Stated task A -> In the post about the Monmouth Courthouse return, at what rate were the regiments to draw provisions for their women?

* START Document *

John U. Rees
May 19 at 6:48pm
Todd W. Braisted, James L. Kochan, Donald M. Londahl-Smidt, and Garry Wheeler Stone, eds.,
“CROWN FORCES 28 JUNE 1778: Return of wagoners, women and children with British, German, and Loyalist Forces at Monmouth Courthouse, New Jersey.”
At least twenty years ago a remarkable document was discovered listing, in the midst of the Monmouth Courthouse campaign, numbers of wagoners, women, and children with British, German, and Loyalist troops, (The dependents are listed by individual units, down to general staff.)The army was in on its way to Sandy Hook, New Jersey, where they would wait for transports to carry them to New York City, Staten and Long Islands. I've long thought this document has not been given the attention it properly deserves. At the very least a return mentioned in army orders at the time, noting the compiling of a document listing "The Names, Country, and Profession of all followers of the Army" should have set someone on a search for said document, which possibly still exists in the Clinton Papers. Clements Library, University of Michigan. If someone has sought that list and failed (or succeeded) in locating it, please let me know.
Substantial numbers of women disobeyed orders, following the overland instead of traveling by ship from Philadelphia, instead . This despite threats they would be drummed from their corps if discovered. The number of permitted women was laid out in army orders dated “Camp at Mount Holly, 20th. June, 1778. … The Regiments to draw for their Women at the rate of two per Company only, and all provisions Returns to be signed by the Commanding Officer.”
The preceding order made no mention of children.
Army orders dated “Camp at Crosswicks, 23d. June, 1778 … Many of the Women who were sent on board the Transports from Philadelphia being at present with the Army, the Commanding Officers [of corps] will give in returns as soon as may be convenient of the number of such Women in their respective Corps, and they will specify by whose permission those Women rejoined the Army.
The Names, Country, and Profession of all followers of the Army, who are not already registered, must be give in to Capt. [Edward] Madden of the 15th. Regiment [who had been Acting Town Major of Philadelphia upon capture of that city], before to-morrow morning. Any person not giving in his [or her?] name according to this order will be liable to be imprisoned.”

* END Document *

Stated task B -> Copy the listing word for word, starting at the line containing "phylum: Tracheophyta" and continuing to the end of the listing, both ends included.

* START Data extract *

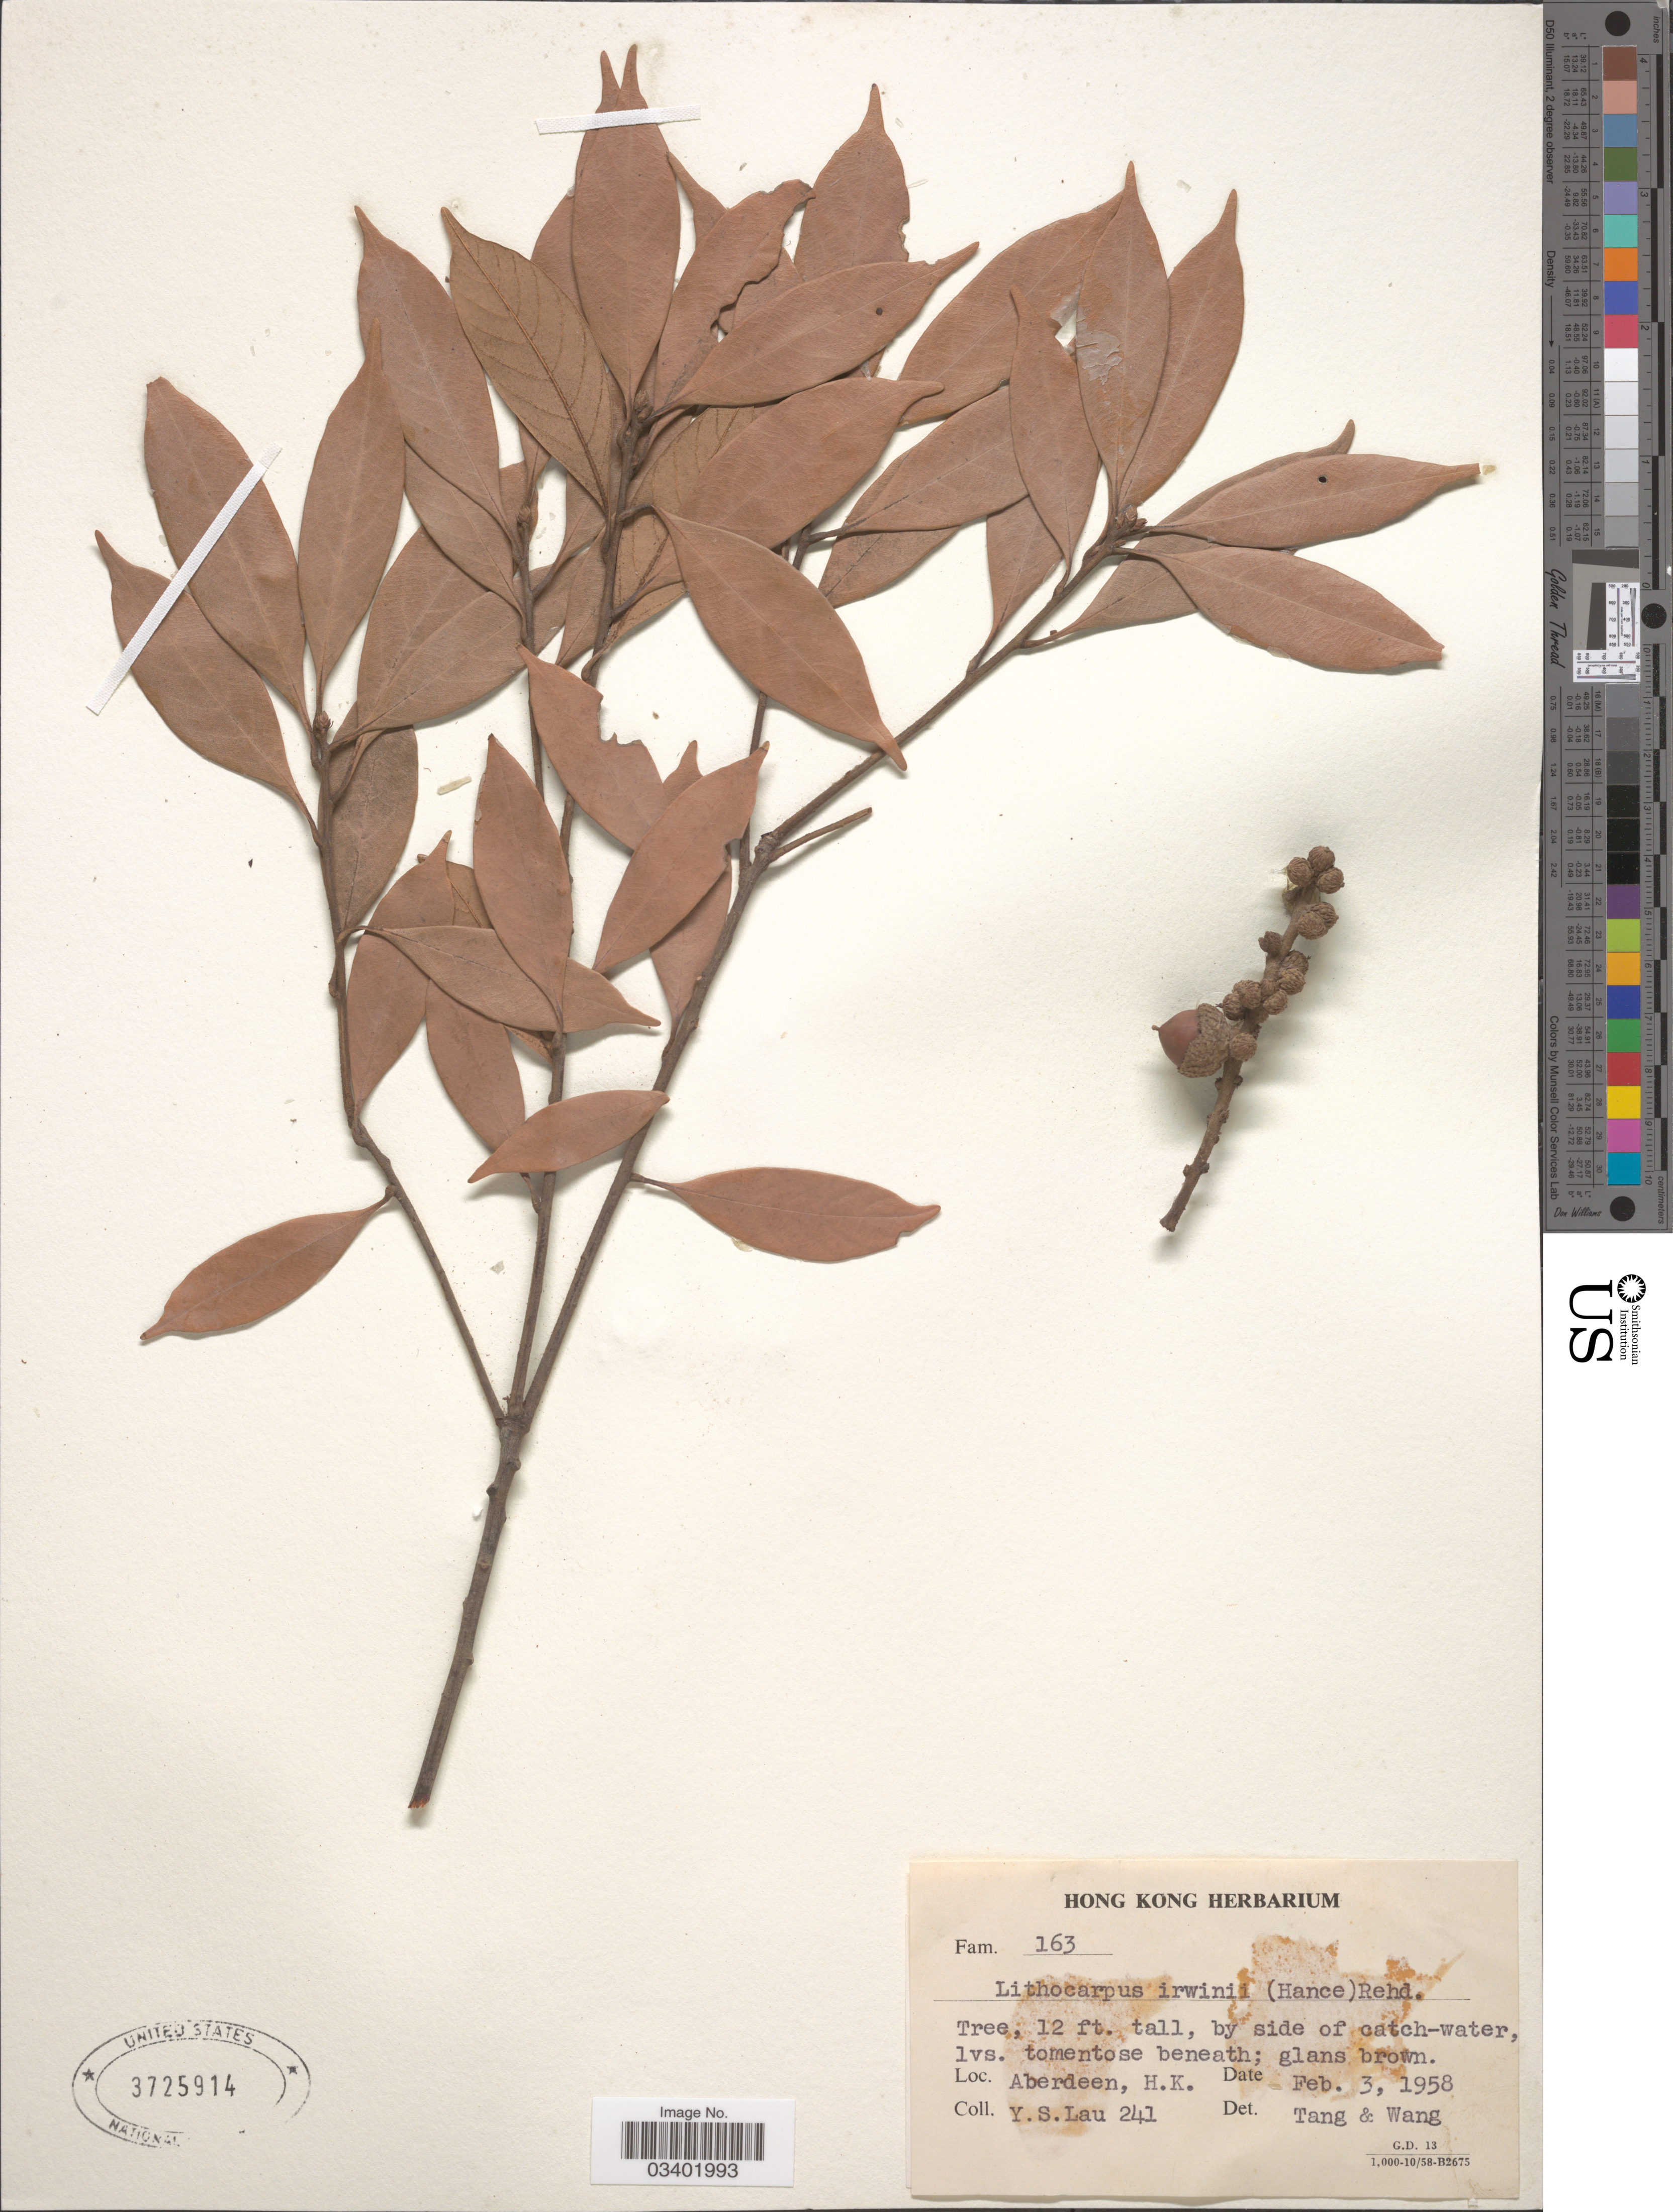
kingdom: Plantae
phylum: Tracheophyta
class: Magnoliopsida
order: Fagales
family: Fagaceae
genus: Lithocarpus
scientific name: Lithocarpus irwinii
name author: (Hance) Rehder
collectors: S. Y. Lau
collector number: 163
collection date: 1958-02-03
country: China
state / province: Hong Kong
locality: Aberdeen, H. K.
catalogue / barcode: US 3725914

* END Data extract *

Full solution A -> Two per company.

Full solution B ->
phylum: Tracheophyta
class: Magnoliopsida
order: Fagales
family: Fagaceae
genus: Lithocarpus
scientific name: Lithocarpus irwinii
name author: (Hance) Rehder
collectors: S. Y. Lau
collector number: 163
collection date: 1958-02-03
country: China
state / province: Hong Kong
locality: Aberdeen, H. K.
catalogue / barcode: US 3725914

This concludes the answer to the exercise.